Oct 05, 2008 04:14 PM
Aaron Gordon
Branch Manager - Las Vegas, NV
Home Loan Consultant - Las Vegas, NV

Kate---

That blame list was "in no particular order."  :)

I would agree that Wall Street is first and maybe even 2 - 4 as well.  

I was a lender before Wall Street got heavily involved.    The Fannie programs were similar to the FHA programs.  You needed to go full doc, prove your income, and your debt to income ratios needed to be reasonable.   40% was about as high as you could go back then.

You needed 10-20% down to go stated income and you had to have excellent credit.

Once Wall Street jumped in, all hell broke loose.  100% financing for 580 credit scores and one day out of BK.  100% stated income loans at 620 credit scores.   You only had to be able to sign your name to get a 100% loan and everyone did.
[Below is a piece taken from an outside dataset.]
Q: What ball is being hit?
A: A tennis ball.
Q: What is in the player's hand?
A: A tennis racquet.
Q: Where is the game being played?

However, everyone i named joined the party as well so we all have to accept our own responsibility in this mess.

Oct 05, 2008 04:56 PM
Renée Donohue~Home Photography
Savvy Home Pix - Allegan, MI
Western Michigan Real Estate Photographer

I am just popping in to say this is a great assessment Aaron!

Oct 06, 2008 02:18 AM
Melissa Sall
Sulek & Dutton Real Estate - Saint Clairsville, OH
Realtor ~ Belmont County ~ Ohio

I am very appreciative for this post. I should be more aware of the bailout and I am thankful for your breakdown, now I will be able to understand the issue better.